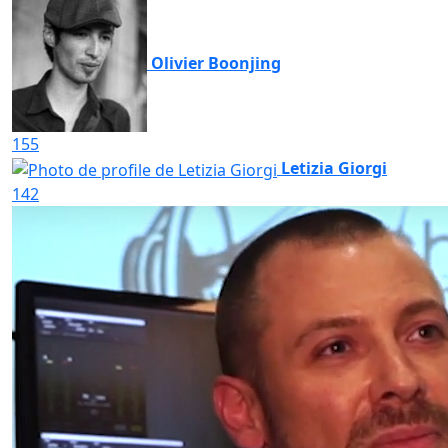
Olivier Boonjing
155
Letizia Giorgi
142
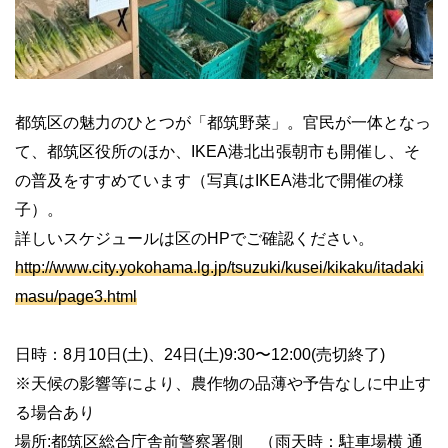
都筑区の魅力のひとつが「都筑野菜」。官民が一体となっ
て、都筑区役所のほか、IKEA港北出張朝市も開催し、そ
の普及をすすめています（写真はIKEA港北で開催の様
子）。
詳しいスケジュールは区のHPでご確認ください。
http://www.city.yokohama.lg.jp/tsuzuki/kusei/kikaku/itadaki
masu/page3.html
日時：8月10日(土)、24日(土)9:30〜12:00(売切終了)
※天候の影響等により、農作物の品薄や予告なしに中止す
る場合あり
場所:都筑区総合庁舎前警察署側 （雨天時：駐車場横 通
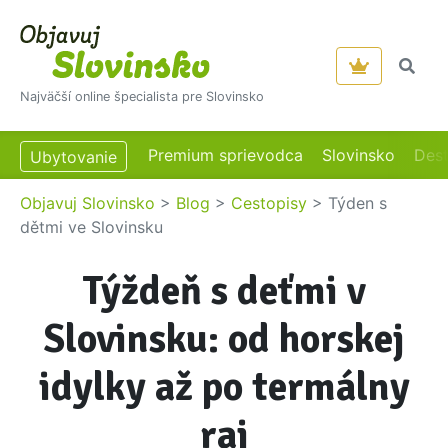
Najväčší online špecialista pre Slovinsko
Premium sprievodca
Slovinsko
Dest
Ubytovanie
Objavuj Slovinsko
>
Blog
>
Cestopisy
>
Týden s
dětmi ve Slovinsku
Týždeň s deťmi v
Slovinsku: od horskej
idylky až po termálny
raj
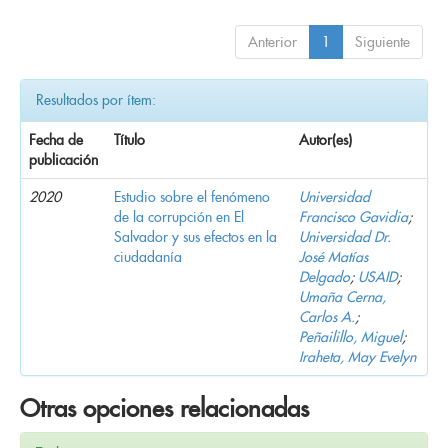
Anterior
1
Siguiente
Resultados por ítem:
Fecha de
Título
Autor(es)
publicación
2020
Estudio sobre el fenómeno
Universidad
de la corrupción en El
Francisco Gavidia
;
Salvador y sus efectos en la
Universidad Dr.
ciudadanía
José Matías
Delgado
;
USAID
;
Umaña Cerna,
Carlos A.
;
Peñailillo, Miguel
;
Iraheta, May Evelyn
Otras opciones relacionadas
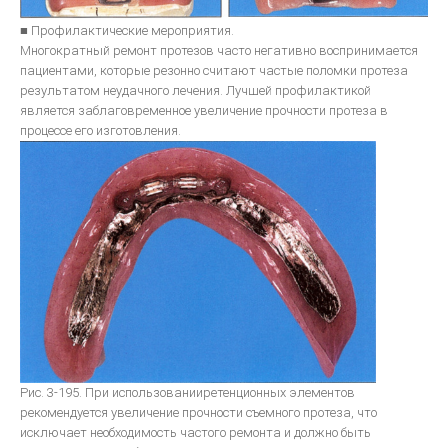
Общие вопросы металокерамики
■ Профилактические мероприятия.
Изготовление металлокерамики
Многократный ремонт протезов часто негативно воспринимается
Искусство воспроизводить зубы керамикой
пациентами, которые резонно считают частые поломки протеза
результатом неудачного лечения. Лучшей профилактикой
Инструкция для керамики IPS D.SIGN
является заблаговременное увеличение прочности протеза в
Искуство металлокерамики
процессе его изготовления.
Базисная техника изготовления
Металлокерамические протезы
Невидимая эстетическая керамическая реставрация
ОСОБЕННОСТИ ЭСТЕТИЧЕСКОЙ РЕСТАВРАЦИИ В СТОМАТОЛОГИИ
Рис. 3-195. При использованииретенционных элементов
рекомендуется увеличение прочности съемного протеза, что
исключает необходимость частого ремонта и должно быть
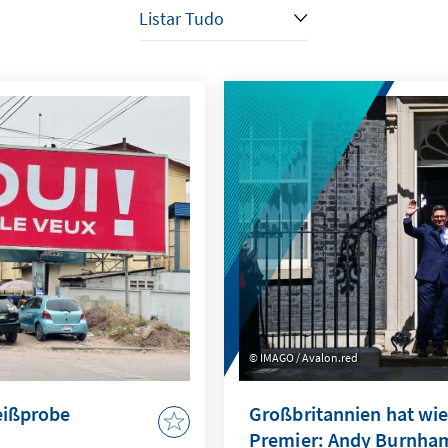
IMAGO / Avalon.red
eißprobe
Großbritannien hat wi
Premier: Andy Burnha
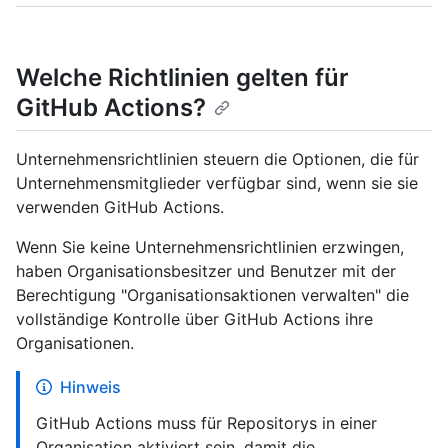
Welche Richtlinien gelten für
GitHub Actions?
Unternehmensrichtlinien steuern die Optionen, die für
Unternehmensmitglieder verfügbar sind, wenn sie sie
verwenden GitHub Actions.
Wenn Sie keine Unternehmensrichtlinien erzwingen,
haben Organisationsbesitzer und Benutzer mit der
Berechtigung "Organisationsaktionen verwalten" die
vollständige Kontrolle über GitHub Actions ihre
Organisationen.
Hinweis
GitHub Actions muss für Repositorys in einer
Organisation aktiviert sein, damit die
...
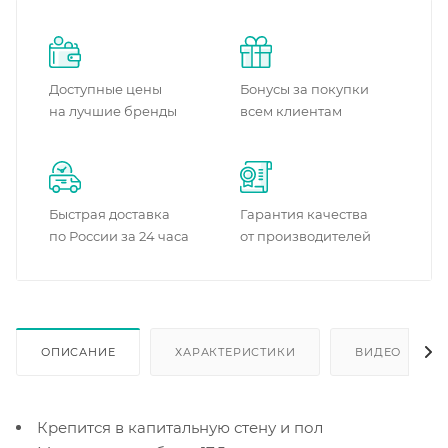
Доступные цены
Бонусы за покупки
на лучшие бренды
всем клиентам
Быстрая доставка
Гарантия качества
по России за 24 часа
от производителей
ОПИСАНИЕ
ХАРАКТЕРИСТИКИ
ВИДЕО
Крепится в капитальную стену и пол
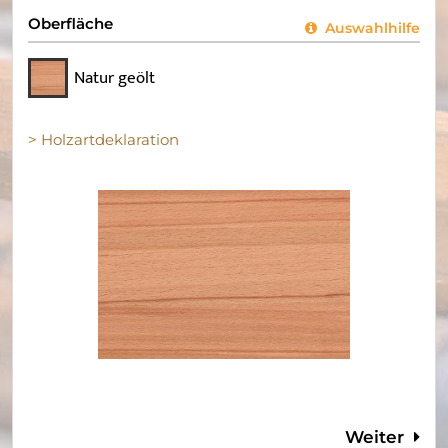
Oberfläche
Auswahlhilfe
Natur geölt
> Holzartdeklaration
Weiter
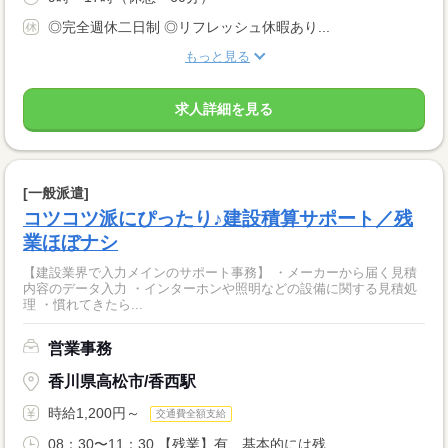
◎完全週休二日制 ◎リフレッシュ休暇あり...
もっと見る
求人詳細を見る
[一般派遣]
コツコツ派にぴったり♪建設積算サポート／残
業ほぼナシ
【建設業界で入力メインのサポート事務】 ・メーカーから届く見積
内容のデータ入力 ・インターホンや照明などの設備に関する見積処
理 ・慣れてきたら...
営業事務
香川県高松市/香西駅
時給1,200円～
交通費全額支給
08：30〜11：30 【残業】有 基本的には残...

**Exercise aim**
Replace "Universidad" with "Instituto" in the lines between the line holding "Najväčší online špecialista pre Slovinsko" and the line holding "Premier: Andy Burnha", inclusive, and give those lines again with nothing else changed. Leave the pictures out of the answer.

**Exercise response**
Najväčší online špecialista pre Slovinsko
Premium sprievodca
Slovinsko
Dest
Ubytovanie
Objavuj Slovinsko
>
Blog
>
Cestopisy
>
Týden s
dětmi ve Slovinsku
Týždeň s deťmi v
Slovinsku: od horskej
idylky až po termálny
raj
Anterior
1
Siguiente
Resultados por ítem:
Fecha de
Título
Autor(es)
publicación
2020
Estudio sobre el fenómeno
Instituto
de la corrupción en El
Francisco Gavidia
;
Salvador y sus efectos en la
Instituto Dr.
ciudadanía
José Matías
Delgado
;
USAID
;
Umaña Cerna,
Carlos A.
;
Peñailillo, Miguel
;
Iraheta, May Evelyn
Otras opciones relacionadas
Общие вопросы металокерамики
■ Профилактические мероприятия.
Изготовление металлокерамики
Многократный ремонт протезов часто негативно воспринимается
Искусство воспроизводить зубы керамикой
пациентами, которые резонно считают частые поломки протеза
результатом неудачного лечения. Лучшей профилактикой
Инструкция для керамики IPS D.SIGN
является заблаговременное увеличение прочности протеза в
Искуство металлокерамики
процессе его изготовления.
Базисная техника изготовления
Металлокерамические протезы
Невидимая эстетическая керамическая реставрация
ОСОБЕННОСТИ ЭСТЕТИЧЕСКОЙ РЕСТАВРАЦИИ В СТОМАТОЛОГИИ
Рис. 3-195. При использованииретенционных элементов
рекомендуется увеличение прочности съемного протеза, что
исключает необходимость частого ремонта и должно быть
IMAGO / Avalon.red
eißprobe
Großbritannien hat wi
Premier: Andy Burnha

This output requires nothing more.